JERUSALEM — Teva announced Thursday that it would be acquiring Mexican pharmaceutical manufacturer and distributor Representaciones e Investigaciones Médica SA (Rimsa). The $2.3 transaction will move Teva into Latin America’s second largest market and one of the world’s top emerging markets.

Rimsa, which had 2014 revenue of $227 million and has seen year-over-year growth of 10.6% every year since 2011 brings to Teva its portfolio of specialty products, which includes fixed-dose combination pharmaceuticals.

“In addition to this unique portfolio of patent-protected products, Rimsa differentiates itself as a leading provider of branded specialty drugs, including fixed-dose combinations, which increase adherence and reduce overall costs to patients," Teva Global Generic Medicines CEO Siggi Olafsson said. "We will build on their brand reputation, successful sales force model, well-established commercial footprint and loyal customer base to introduce additional specialty and generic Teva medicines to patients in Mexico and across the region”

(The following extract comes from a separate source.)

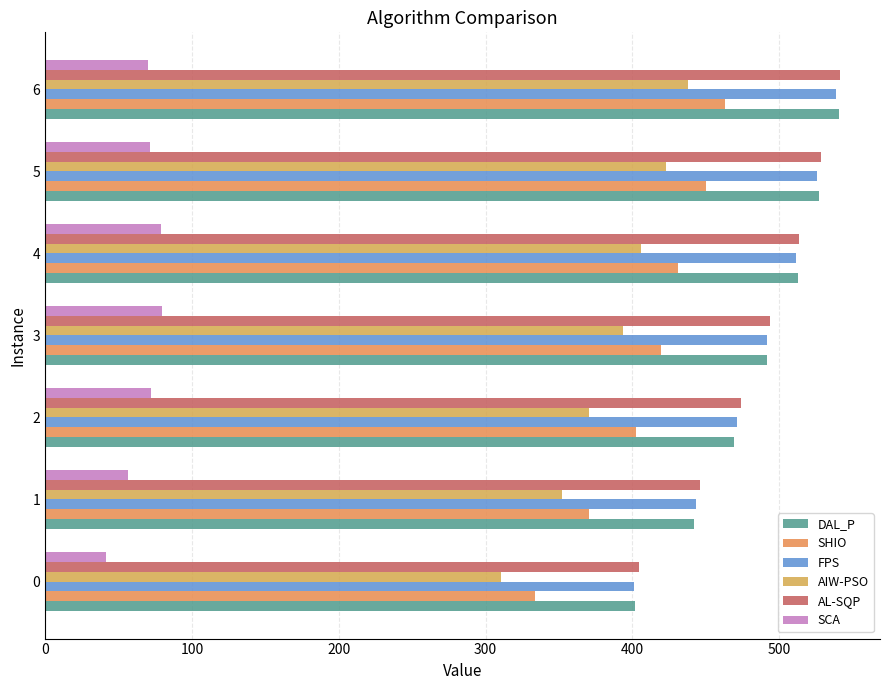

How many distinct data groups are displayed?

6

The acquisition, which will be covered by Teva’s cash on hand and lines of credit, is expected to close in the first quarter of 2016, and Teva expects it to be accretive to the company’s earnings by the first quarter of 2017.

“For 45 years, Rimsa has operated as a leading pharmaceutical company in Mexico, the second largest healthcare market in Latin America, with a high growth, unique and diversified business model,” Rimsa CEO Luis Jorge Pérez said. “We share Teva's focus on providing quality healthcare and we are excited to become a part of Teva in meeting the needs of a population of 120 million.”